The present invention relates to optical measurement systems and methods of use. More particularly, the present invention is directed to an optical measurement system configured to decrease sources of variation and extend dynamic range of measurement capabilities in a flashlamp-based optical measurement system.
Optical measurement systems are employed in a variety of industries, such as the semiconductor processing industry, for real-time monitoring of wafer modification and process control. Optical measurement systems may be integrated with a semiconductor processing tool and may be utilized in-situ for real-time process control or in-line for run-to-run feedback control. Typically, monitored processes include semiconductor etching, deposition, implantation and chemical mechanical planararization processes for film thickness and plasma monitoring applications.

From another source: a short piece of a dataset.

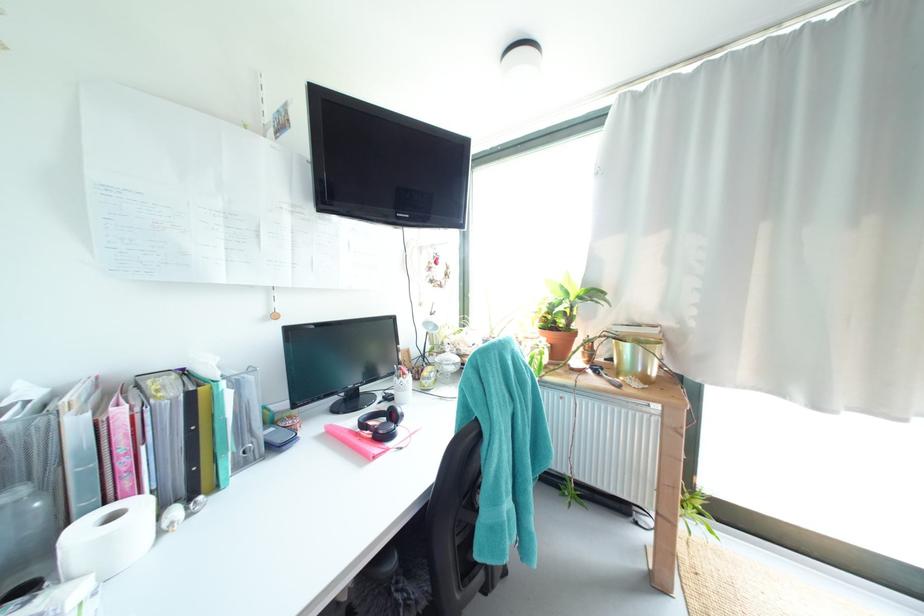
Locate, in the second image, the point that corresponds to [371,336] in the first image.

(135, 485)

Especially in the semiconductor processing industry, the use of increasingly variable material layers and features sizes (thinner/thicker layers, high aspect ratio features, very small features, mixed size features, highly variable reflectivity/absorption materials, and high layer count stacks) has led to difficulties in achieving necessary levels of measurement accuracy and precision. In addition to the increasing complexity of the semiconductors themselves, highly integrated single chamber multiple step processes and dynamic processing tool changes of mechanical parameters (e.g., aperture and working distances) cause variation in optical signal levels adversely affecting measurement accuracy and precision.

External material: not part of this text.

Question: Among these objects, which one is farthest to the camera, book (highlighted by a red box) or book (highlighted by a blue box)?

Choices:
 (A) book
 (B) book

FIG. 1 shows a pictorial schematic of a typical prior art optical measurement system 100. Optical measurement system 100 includes light analyzing device 110, light source 120, optical assembly 130, optical fiber assembly 140, computer 150 and wafer 160. Light analyzing device 110 is commonly a spectrograph, spectrometer, monochromator or other light analyzing device providing wavelength discrimination. Light source 120 is either a continuous broadband emission source (e.g., tungsten halogen lamp or deuterium lamp) or a pulsed broadband emission source such as a xenon flashlamp. Optionally, narrowband continuous or pulsed emission sources such as lasers and/or light emitting diodes are used. Optical assembly 130 is designed to direct light of one or more wavelengths emitted from light source 120 onto wafer 160 which is typically a silicon semiconductor wafer, sapphire substrate or other workpiece. Optical assembly 130 commonly acts to either focus or collimate light from light source 120 onto wafer 160. Optical fiber assembly 140 is commonly a bifurcated optical fiber assembly which directs light from light source 120 to wafer 160 via optical assembly 130 and subsequently directs light collected upon reflection from wafer 160 via optical assembly 130 to light analyzing device 110. Computer 150 is used to control light analyzing device 110 and light source 120 and is also used to analyze data collected by light analyzing device 110. Computer 150 may also provide signals to control external systems such as semiconductor processing tools (not shown).
Reflectometry in the form of interferometric endpointing is widely used in the semiconductor industry for monitoring the state of a wafer process within a semiconductor processing tool by using optical signals reflected from a wafer being modified within the processing tool. While interferometric endpointing techniques may vary with the particular application and process, typically the light emission intensities are monitored at one or more predetermined wavelengths. Depending on the process, various algorithms may be employed for deriving trend parameters, often related to thicknesses of various layers or features of the wafer, from the light intensities that are useful in assessing the state of the semiconductor process and the in-process wafer, detecting faults associated with the process, processing tool or other equipment. Although commonly named “endpointing” and historically implying the detection of the end of a process; interferometric endpointing has evolved to include monitoring and measurement during all times of a process cycle.
With specific regard to monitoring and evaluating the state of a wafer within a processing tool, FIG. 2 illustrates a typical prior art process 200 for employing interferometric endpointing to monitor and/or control the state of a workpiece within a plasma processing tool. The present method is greatly simplified for expedience. Details of certain processes and implementations are provided by review of US Patent Application Number 20130016343, included herein by reference. Process 200 typically begins by directing light onto the workpiece of interest (step 210). Light directed onto the workpiece is then reflected from that workpiece (step 220) and subsequently detected (step 230). Detection is commonly associated with conversion to electrical signals, the signals are typically amplified and then digitized and passed to a signal processor for analysis (step 240). The signal processor employs one of more algorithms that is/are specific to the particular production process and the characteristics of the workpiece being monitored. The selection of the proper algorithm, as well as parameter values, for the particular process is imperative to achieving a valid result. Without being too specific, the algorithm analyzes intensity signals and determines trend parameters that relate to the state of the process and can be used to access that state, for instance, end point detection, etch depth, film thickness, faults, plasma instability, etc. (step 250). The results are output (step 260) for use by external control systems and/or engineers and then used for monitoring and/or modifying the production process occurring within the plasma processing tool (step 270).